Sun Weijie, Kalmady Sunil Vasu, Sepehrvand Nariman, Salimi Amir, Nademi Yousef, Bainey Kevin, Ezekowitz Justin A, Greiner Russell, Hindle Abram, McAlister Finlay A, Sandhu Roopinder K, Kaul Padma
Department of Computing Science, University of Alberta, Edmonton, AB, Canada.
Canadian VIGOUR Centre, Department of Medicine, University of Alberta, Edmonton, AB, Canada.
NPJ Digit Med. 2023 Feb 6;6(1):21. doi: 10.1038/s41746-023-00765-3.
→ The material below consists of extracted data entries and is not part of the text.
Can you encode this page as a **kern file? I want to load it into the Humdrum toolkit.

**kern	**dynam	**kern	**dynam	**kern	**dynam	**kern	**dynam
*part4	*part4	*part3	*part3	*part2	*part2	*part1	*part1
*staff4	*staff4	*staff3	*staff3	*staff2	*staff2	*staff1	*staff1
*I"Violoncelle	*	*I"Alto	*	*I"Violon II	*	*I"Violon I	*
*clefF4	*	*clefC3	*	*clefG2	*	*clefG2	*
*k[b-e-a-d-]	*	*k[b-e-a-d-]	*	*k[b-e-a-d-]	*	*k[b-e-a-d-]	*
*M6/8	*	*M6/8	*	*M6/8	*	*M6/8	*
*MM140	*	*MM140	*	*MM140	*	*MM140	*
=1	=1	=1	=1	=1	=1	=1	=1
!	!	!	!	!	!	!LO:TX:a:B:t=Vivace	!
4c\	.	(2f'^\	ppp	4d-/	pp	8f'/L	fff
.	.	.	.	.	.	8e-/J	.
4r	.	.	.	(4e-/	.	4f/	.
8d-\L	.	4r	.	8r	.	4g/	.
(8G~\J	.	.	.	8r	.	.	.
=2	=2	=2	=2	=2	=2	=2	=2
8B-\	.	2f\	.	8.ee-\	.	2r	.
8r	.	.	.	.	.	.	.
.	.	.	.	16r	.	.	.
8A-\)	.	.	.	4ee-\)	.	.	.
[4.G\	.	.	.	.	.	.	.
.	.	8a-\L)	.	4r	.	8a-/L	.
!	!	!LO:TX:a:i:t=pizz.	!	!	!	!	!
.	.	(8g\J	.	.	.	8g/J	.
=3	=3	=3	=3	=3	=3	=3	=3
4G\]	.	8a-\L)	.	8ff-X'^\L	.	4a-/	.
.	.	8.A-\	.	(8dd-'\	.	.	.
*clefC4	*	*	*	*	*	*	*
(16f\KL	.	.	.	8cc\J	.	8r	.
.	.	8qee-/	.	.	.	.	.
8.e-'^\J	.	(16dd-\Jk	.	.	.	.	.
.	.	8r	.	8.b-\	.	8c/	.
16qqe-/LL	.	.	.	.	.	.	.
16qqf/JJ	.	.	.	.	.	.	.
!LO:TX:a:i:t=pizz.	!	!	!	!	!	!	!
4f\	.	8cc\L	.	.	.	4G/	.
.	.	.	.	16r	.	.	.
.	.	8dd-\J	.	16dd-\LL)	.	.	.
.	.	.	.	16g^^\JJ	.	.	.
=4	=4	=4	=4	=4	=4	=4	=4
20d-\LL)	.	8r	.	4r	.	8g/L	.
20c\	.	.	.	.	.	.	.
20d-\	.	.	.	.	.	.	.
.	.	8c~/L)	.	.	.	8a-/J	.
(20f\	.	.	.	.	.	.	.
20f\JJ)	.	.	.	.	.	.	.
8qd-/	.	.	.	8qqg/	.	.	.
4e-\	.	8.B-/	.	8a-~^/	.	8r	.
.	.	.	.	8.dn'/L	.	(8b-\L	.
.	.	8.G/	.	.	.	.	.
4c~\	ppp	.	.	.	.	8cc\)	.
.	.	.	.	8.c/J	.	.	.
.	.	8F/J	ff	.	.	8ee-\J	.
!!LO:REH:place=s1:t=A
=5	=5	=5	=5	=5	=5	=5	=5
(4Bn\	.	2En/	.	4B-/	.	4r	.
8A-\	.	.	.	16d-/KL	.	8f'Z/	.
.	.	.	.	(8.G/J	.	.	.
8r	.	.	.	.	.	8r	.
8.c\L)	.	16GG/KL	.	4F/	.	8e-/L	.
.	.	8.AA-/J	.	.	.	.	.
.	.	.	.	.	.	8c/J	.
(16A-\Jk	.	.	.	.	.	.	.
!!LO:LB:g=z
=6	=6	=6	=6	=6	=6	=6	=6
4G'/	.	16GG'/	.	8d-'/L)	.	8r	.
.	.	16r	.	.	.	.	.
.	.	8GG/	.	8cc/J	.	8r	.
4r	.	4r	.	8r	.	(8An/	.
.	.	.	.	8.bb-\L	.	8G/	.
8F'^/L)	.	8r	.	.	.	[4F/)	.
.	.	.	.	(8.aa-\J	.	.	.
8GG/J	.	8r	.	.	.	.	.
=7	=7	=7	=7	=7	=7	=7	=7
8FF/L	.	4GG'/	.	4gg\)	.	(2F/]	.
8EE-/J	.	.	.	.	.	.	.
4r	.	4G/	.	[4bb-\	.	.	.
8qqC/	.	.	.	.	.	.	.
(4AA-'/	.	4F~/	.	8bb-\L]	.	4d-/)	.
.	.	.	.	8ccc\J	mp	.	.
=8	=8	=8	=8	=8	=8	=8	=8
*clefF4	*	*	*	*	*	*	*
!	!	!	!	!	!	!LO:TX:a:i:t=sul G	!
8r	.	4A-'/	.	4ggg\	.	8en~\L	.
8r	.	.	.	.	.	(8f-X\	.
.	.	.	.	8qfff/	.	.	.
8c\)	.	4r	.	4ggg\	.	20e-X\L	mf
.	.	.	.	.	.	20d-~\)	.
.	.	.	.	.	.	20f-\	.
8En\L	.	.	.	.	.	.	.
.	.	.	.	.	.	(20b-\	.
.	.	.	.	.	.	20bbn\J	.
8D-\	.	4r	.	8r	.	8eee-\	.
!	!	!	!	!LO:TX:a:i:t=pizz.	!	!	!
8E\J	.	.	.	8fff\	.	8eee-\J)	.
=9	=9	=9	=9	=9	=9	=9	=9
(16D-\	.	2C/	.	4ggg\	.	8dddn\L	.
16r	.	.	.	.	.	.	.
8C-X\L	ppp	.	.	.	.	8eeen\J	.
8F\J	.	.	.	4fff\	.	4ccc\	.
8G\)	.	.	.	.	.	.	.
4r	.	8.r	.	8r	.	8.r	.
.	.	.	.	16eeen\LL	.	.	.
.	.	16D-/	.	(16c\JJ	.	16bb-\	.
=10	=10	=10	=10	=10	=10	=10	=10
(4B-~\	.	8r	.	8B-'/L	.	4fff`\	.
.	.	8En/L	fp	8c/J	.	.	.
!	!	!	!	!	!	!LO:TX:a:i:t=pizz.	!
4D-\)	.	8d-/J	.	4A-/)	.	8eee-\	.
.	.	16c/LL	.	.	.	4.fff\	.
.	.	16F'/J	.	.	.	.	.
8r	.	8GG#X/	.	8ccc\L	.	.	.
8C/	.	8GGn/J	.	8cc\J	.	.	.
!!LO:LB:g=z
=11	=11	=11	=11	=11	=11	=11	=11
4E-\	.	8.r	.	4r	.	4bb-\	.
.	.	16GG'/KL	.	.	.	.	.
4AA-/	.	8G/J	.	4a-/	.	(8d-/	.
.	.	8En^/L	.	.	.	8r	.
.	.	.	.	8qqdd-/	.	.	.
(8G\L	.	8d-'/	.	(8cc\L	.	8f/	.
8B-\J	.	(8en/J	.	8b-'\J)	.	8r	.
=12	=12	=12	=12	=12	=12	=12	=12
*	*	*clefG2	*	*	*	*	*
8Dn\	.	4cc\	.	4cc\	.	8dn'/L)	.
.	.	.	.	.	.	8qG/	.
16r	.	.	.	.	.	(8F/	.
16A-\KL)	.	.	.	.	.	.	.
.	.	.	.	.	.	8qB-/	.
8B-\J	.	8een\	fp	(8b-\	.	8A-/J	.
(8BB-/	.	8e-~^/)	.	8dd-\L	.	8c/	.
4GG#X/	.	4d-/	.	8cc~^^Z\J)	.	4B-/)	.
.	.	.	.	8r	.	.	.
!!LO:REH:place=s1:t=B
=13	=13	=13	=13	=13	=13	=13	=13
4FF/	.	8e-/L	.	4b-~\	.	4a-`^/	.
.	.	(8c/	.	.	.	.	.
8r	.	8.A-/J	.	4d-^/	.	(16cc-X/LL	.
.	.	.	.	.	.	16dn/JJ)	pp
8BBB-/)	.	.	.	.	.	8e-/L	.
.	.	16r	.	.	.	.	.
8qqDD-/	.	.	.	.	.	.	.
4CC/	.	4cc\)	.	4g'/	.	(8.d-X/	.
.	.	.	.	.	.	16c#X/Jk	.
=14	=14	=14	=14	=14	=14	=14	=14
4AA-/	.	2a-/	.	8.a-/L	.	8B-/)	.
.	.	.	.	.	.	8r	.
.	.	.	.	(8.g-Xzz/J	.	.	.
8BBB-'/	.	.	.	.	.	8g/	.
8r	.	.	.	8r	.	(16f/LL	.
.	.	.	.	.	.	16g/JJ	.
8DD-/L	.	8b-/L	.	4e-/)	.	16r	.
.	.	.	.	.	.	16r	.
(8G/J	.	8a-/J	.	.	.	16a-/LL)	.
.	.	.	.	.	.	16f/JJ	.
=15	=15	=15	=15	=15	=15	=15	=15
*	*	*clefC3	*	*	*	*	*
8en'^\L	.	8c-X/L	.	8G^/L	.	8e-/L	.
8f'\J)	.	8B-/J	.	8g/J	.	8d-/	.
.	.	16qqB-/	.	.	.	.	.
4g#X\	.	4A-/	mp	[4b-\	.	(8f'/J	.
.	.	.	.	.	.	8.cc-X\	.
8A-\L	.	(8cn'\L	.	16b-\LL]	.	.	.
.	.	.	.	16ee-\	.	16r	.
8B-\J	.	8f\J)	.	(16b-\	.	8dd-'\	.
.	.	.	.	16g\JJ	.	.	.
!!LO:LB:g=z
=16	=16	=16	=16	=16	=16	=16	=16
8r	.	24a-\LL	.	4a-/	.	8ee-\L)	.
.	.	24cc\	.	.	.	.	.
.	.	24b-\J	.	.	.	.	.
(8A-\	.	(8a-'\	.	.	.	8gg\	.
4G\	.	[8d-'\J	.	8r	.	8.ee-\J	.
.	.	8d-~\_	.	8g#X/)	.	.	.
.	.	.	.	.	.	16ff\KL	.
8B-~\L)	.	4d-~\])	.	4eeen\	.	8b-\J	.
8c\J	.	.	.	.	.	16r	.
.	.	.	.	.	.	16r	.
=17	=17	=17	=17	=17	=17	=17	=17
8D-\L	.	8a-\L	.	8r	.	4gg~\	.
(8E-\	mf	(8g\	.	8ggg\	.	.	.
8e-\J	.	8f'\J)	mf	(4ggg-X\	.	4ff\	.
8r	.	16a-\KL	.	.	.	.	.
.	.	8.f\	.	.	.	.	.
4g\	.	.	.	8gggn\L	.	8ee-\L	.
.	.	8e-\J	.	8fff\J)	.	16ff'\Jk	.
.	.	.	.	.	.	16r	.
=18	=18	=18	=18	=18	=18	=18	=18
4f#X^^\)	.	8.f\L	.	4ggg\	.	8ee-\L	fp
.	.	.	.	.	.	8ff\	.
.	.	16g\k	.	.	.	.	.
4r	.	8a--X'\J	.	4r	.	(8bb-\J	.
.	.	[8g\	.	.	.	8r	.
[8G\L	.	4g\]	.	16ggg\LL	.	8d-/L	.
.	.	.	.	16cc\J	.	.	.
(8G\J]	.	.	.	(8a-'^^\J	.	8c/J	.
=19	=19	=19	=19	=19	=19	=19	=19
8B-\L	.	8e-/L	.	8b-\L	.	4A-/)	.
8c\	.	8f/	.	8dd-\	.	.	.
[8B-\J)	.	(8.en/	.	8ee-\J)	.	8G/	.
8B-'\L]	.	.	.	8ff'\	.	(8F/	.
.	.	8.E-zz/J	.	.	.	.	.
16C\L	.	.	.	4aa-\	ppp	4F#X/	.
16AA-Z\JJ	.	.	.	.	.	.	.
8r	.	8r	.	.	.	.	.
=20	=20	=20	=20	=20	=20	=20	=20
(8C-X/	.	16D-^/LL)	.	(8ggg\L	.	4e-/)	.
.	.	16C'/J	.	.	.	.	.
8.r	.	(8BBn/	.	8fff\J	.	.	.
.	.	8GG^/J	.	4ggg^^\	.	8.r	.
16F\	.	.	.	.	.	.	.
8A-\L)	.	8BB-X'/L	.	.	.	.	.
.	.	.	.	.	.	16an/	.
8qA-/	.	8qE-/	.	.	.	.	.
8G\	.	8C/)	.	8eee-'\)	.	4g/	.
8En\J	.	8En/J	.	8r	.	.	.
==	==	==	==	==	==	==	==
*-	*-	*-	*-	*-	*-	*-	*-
The feasibility and value of linking electrocardiogram (ECG) data to longitudinal population-level administrative health data to facilitate the development of a learning healthcare system has not been fully explored. We developed ECG-based machine learning models to predict risk of mortality among patients presenting to an emergency department or hospital for any reason. Using the 12-lead ECG traces and measurements from 1,605,268 ECGs from 748,773 healthcare episodes of 244,077 patients (2007-2020) in Alberta, Canada, we developed and validated ResNet-based Deep Learning (DL) and gradient boosting-based XGBoost (XGB) models to predict 30-day, 1-year, and 5-year mortality. The models for 30-day, 1-year, and 5-year mortality were trained on 146,173, 141,072, and 111,020 patients and evaluated on 97,144, 89,379, and 55,650 patients, respectively. In the evaluation cohort, 7.6%, 17.3%, and 32.9% patients died by 30-days, 1-year, and 5-years, respectively. ResNet models based on ECG traces alone had good-to-excellent performance with area under receiver operating characteristic curve (AUROC) of 0.843 (95% CI: 0.838-0.848), 0.812 (0.808-0.816), and 0.798 (0.792-0.803) for 30-day, 1-year and 5-year prediction, respectively; and were superior to XGB models based on ECG measurements with AUROC of 0.782 (0.776-0.789), 0.784 (0.780-0.788), and 0.746 (0.740-0.751). This study demonstrates the validity of ECG-based DL mortality prediction models at the population-level that can be leveraged for prognostication at point of care.
将心电图(ECG)数据与纵向人群层面的行政健康数据相链接,以促进学习型医疗系统的发展,其可行性和价值尚未得到充分探索。我们开发了基于心电图的机器学习模型,以预测因任何原因前往急诊科或医院就诊的患者的死亡风险。利用来自加拿大艾伯塔省244,077名患者(2007 - 2020年)的748,773次医疗事件中的1,605,268份心电图的12导联心电图轨迹和测量数据,我们开发并验证了基于残差神经网络(ResNet)的深度学习(DL)模型和基于梯度提升的极端梯度提升(XGBoost,XGB)模型,以预测30天、1年和5年死亡率。30天、1年和5年死亡率的模型分别在146,173、141,072和111,020名患者上进行训练,并在97,144、89,379和55,650名患者上进行评估。在评估队列中,分别有7.6%、17.3%和32.9%的患者在30天、1年和5年内死亡。仅基于心电图轨迹的ResNet模型表现良好至优异,30天、1年和5年预测的受试者工作特征曲线下面积(AUROC)分别为0.843(95%CI:0.838 - 0.848)、0.812(0.808 - 0.816)和0.798(0.792 - 0.803);并且优于基于心电图测量的XGB模型,其AUROC分别为0.782(0.776 - 0.789)、0.784(0.780 - 0.788)和0.746(0.740 - 0.751)。这项研究证明了基于心电图的深度学习死亡率预测模型在人群层面的有效性,可用于即时医疗的预后判断。